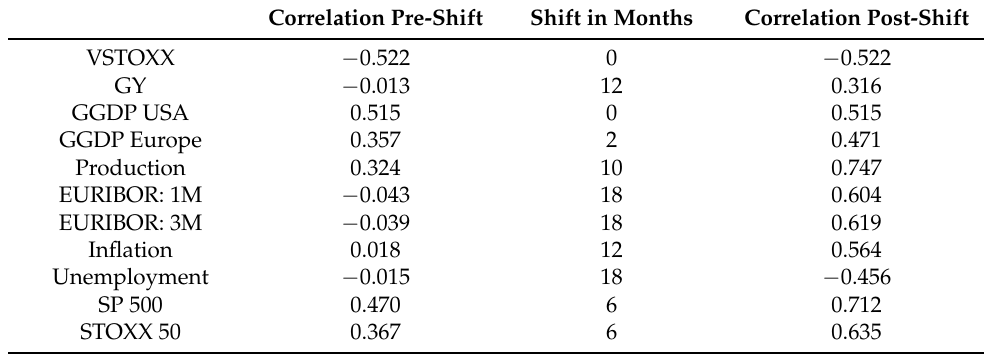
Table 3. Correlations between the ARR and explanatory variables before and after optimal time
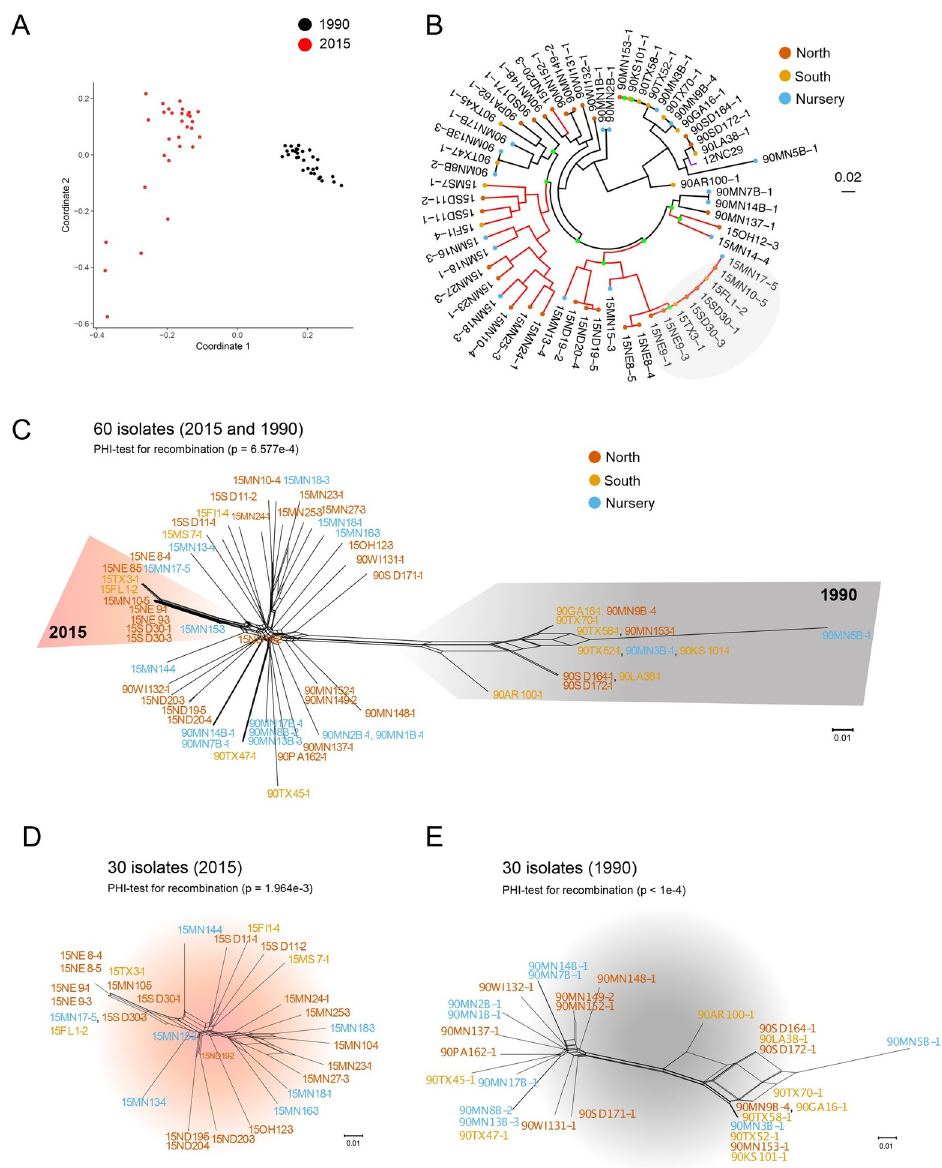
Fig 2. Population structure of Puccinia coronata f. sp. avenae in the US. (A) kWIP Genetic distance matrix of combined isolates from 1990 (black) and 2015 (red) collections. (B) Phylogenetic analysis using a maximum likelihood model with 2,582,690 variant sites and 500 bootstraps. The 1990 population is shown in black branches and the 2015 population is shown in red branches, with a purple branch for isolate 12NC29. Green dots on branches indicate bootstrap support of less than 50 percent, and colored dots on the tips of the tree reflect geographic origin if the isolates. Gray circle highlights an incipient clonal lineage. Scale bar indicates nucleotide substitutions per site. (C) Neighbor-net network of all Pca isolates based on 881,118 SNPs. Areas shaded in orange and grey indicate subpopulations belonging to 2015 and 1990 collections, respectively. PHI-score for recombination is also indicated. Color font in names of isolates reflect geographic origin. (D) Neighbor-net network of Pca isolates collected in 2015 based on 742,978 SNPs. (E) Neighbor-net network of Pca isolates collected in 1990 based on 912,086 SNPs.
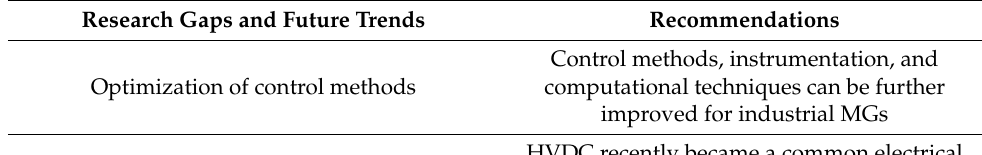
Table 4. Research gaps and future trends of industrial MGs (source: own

^^^^^^^^

» **Activity**: Return every line above in which the string "Table" occurs.

» **Answer section**:
Table 3. Correlations between the ARR and explanatory variables before and after optimal time
Table 4. Research gaps and future trends of industrial MGs (source: own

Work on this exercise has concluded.